Antti Eriksson CEO of Finnish waste treatment company Kierto said the EPSE process reduced waste treatment costs by as much 50%. EPSE has identified South Africa as the primary market for their technology, stating that an investment of around €48 billion (R784 billion) is needed over the next 10 years to modernise SA’s water and waste water infrastructure, so a cost effective recycling solution is essential.
One of the reasons South Africa has been identified as a primary market is that the volume of waste water from a single mine can be as much as up to 300 000m³ per day.
Kierto will be their partner for rolling it out to waste treatment plants and mining companies, which will have to get a license to use their method. But there are still some tests that need to be done to prove the innovation is suitable in South Africa, where the environment is very different and much hotter than Finland.
“Although the chemistry of AMD generation is straightforward, the final product is a function of the geology of the mining region, presence of micro-organisms, temperature and also of the availability of water and oxygen. These factors are highly variable from one region to another, and, for this reason, the prediction, prevention, containment and treatment of AMD must be considered carefully and with great specificity.” – Council for Scientific and Industrial Research briefing note (2009).
There have been many before this
Dr Kevin Harding from the Industrial and Mining Water Research Unit at University of the Witwatersrand said the claims that EPSE made were feasible, but still needed to be tested.

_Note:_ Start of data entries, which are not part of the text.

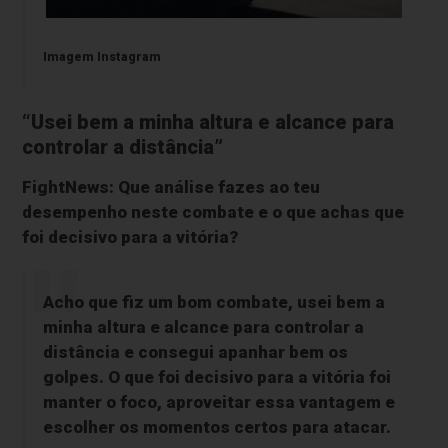
Imagem Instagram
“Usei bem a minha altura e alcance para
controlar a distância”
FightNews: Que análise fazes ao teu
desempenho neste combate e o que achas que
foi decisivo para a vitória?
Acho que fiz um bom combate, usei bem a
minha altura e alcance para controlar a
distância e consegui apanhar bem os
golpes. O que foi decisivo para a vitória foi
manter o foco, aproveitar essa vantagem e
escolher os momentos certos para atacar.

Mariette Liefferink, CEO of the Federation for a Sustainable Environment, echoes this, saying EPSE is not the first innovation into acid mine drainage. Because government has only considered the reverse osmosis process and the iron exchange processes of the desalination process, they have been facilitating engagements between innovators and the mining companies.
“Over the years, there have been hundreds of companies with new solutions to the acid mine drainage problem. Some of them were successful on a small scale. Most of them were not successful,” says Liefferink.
“It all depends on the cost. Many of these technologies are successful for removing the metals and to remove the sulphate. But the problem is the economical viability. Currently, in the Western Basin, Sibanye Gold carries a third of the cost and the remaining two thirds is carried by government and, by extension, the taxpayer.”
She says AMD is the most costly socio-economic and environmental impact of mining and that, if it is not contained, there will be more water deficits and restrictions, and economic activity in six of the country’s provinces may be curtailed.